Texte source

• • • • •

Le hackathons du management, tels que les suggère Gary Hamel, le management lean, la mise en pratique, à la marge de l’entreprise, du design thinking ou des principes de la wirearchie, sont quelques-unes des méthodes qui peuvent nous aider dans l’atténuation des désordres internes de l’entreprise. Par contre, elles ne tiennent pas compte des deux autres dimensions du problème : assouplir les liens entre l’entreprise et la société, et chercher à résoudre les problèmes bien plus vastes de la société elle-même, problèmes tels que la bureaucratie, et qui ne sont pas propres à l’entreprise. Ces derniers sont des problèmes irréductibles, au-delà de notre portée, et qui, hélas, demanderont bien plus longtemps qu’une vie humaine pour être résolus. Mais comment se fait-il que personne ne pense à réparer les organisations en les considérant depuis le contexte au sein duquel elles se trouvent ?

• • • • •

Matériel fourni

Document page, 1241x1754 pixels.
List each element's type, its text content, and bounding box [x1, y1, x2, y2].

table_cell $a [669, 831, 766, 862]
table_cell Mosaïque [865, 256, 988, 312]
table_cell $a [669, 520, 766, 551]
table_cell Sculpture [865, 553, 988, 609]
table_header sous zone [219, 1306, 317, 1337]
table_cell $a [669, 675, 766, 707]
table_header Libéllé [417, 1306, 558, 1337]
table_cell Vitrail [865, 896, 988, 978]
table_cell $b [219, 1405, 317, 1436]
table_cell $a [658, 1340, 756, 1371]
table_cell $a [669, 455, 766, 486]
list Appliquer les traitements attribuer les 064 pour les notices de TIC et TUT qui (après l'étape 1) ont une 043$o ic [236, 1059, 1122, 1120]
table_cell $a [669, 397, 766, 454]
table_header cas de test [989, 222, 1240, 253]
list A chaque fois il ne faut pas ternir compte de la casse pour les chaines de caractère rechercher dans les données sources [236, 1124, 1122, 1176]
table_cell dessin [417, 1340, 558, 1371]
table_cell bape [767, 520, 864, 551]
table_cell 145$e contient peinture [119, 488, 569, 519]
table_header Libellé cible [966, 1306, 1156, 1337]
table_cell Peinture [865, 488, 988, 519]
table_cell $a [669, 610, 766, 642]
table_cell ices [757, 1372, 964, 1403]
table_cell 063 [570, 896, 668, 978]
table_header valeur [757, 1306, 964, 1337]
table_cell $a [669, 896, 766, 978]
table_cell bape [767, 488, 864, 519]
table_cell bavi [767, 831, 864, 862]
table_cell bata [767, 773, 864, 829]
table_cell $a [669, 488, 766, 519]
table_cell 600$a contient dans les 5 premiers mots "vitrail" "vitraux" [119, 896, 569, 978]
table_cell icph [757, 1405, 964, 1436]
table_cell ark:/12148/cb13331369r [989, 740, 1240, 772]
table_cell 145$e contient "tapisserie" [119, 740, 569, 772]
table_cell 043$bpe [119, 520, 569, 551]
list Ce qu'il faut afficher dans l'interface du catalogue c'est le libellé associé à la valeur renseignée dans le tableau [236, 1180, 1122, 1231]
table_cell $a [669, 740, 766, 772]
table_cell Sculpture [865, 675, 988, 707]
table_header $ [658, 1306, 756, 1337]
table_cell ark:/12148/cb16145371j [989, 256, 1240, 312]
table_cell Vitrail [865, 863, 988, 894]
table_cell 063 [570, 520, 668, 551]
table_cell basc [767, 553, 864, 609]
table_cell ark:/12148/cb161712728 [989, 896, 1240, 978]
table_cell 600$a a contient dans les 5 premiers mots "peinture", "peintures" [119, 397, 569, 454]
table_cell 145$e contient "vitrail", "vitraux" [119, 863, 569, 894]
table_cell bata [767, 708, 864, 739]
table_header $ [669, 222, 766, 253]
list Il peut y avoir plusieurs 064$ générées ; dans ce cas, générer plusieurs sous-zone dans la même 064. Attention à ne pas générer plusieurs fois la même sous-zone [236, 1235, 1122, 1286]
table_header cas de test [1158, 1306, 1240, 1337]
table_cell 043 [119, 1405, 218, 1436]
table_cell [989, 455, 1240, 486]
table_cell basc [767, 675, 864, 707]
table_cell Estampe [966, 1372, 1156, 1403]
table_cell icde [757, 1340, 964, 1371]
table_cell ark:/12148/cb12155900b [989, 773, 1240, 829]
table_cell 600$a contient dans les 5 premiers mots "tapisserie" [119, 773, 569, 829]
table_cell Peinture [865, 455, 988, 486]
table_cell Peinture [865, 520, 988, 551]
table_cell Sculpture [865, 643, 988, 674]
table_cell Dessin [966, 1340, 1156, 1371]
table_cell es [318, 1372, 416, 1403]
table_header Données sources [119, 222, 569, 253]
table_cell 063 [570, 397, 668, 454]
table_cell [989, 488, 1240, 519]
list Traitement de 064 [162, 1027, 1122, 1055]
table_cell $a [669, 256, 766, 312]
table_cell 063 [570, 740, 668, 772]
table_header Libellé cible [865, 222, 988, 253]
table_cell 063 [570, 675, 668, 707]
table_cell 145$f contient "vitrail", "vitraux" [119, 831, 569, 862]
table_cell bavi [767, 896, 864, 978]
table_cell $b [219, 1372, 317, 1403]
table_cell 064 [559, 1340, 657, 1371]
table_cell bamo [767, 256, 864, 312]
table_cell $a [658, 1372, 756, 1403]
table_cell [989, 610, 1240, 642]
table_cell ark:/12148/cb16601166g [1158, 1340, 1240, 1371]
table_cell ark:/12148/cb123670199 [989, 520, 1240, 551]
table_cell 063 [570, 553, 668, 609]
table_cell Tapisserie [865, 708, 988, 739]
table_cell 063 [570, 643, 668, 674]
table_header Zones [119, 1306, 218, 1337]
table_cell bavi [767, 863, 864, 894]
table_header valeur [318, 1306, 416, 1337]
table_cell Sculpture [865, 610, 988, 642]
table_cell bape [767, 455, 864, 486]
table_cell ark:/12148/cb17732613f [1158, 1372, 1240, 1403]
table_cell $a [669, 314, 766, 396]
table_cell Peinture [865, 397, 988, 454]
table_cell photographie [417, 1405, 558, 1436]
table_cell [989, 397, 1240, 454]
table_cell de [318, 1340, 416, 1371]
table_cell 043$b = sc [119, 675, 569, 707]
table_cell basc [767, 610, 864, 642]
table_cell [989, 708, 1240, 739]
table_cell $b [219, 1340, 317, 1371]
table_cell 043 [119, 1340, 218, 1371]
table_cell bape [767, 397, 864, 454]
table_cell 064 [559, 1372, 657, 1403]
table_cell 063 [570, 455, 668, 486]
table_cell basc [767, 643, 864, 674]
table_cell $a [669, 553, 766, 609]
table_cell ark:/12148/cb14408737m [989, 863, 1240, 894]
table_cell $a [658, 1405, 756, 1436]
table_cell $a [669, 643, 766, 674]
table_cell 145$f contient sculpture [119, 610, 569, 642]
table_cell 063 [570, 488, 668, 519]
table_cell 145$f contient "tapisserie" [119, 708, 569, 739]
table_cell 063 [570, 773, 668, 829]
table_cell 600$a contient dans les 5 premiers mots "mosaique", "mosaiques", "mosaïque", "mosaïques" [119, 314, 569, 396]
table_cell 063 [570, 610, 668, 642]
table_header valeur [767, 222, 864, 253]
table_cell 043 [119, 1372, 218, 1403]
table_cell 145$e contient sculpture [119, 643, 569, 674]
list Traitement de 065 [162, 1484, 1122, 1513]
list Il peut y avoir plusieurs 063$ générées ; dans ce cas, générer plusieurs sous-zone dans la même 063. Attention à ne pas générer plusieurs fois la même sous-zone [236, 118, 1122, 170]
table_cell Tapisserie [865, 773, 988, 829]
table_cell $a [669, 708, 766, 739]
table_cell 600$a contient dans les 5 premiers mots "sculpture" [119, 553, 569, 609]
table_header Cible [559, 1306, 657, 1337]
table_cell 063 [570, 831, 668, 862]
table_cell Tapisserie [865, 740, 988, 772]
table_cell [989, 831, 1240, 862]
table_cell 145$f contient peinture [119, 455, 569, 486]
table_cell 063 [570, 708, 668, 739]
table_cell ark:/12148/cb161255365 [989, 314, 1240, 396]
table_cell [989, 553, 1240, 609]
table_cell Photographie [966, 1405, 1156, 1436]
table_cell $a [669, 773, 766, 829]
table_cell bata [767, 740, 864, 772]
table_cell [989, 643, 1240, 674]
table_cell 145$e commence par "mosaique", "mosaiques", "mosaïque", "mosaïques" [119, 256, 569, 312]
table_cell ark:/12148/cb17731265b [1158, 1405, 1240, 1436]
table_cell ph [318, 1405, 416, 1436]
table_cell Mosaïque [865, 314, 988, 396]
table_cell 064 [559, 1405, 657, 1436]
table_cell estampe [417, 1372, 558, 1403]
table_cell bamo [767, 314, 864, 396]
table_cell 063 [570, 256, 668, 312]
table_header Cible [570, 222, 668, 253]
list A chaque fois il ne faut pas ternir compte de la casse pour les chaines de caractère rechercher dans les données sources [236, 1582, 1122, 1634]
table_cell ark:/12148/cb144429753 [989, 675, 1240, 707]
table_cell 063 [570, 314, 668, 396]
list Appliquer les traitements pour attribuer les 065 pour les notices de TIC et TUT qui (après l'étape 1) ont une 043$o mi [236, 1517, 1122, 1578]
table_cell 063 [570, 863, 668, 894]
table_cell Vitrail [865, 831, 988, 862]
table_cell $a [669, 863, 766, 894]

• • • • •

Travail demandé
a. Recopiez, dans le texte sur les méthodes de management, le passage qui s'ouvre sur les mots contenant « Le hackathons du » et se ferme sur « se trouvent ? ».
b. Écrivez la suite du texte sur les méthodes de management et les organisations, à partir de sa dernière phrase.

Corrigé
a.
Le hackathons du management, tels que les suggère Gary Hamel, le management lean, la mise en pratique, à la marge de l’entreprise, du design thinking ou des principes de la wirearchie, sont quelques-unes des méthodes qui peuvent nous aider dans l’atténuation des désordres internes de l’entreprise. Par contre, elles ne tiennent pas compte des deux autres dimensions du problème : assouplir les liens entre l’entreprise et la société, et chercher à résoudre les problèmes bien plus vastes de la société elle-même, problèmes tels que la bureaucratie, et qui ne sont pas propres à l’entreprise. Ces derniers sont des problèmes irréductibles, au-delà de notre portée, et qui, hélas, demanderont bien plus longtemps qu’une vie humaine pour être résolus. Mais comment se fait-il que personne ne pense à réparer les organisations en les considérant depuis le contexte au sein duquel elles se trouvent ?

b.
Imaginez une société dans laquelle les entreprises ne jouent plus un rôle central. Une large part des échanges économiques serait sous la responsabilité de communautés locales et/ou décentralisées. Les relations entre travail et revenu seraient assouplies, permettant aux individus de poursuivre des projets personnels sans être inféodés à une entreprise quelconque. Une utopie ? Plus réellement ; l’économie locale et l’économie pair-à-pair se développent à la vitesse de l’éclair, et il faut de plus en plus compter avec des projets tels qu’Ethereum basés sur l’architecture blockchain, projets qui donnent un sens nouveau à la décentralisation ; le revenu de base universel est sur la table de plus en plus d’états. La prochaine étape, en fait, sera de définir pour l’entreprise un nouveau rôle, qui permettra de bénéficier d’une efficacité développée depuis plus d’un siècle, sans avoir à supporter les préjudices d’une personnalité autistique. C’est là notre principal défi pour les années à venir.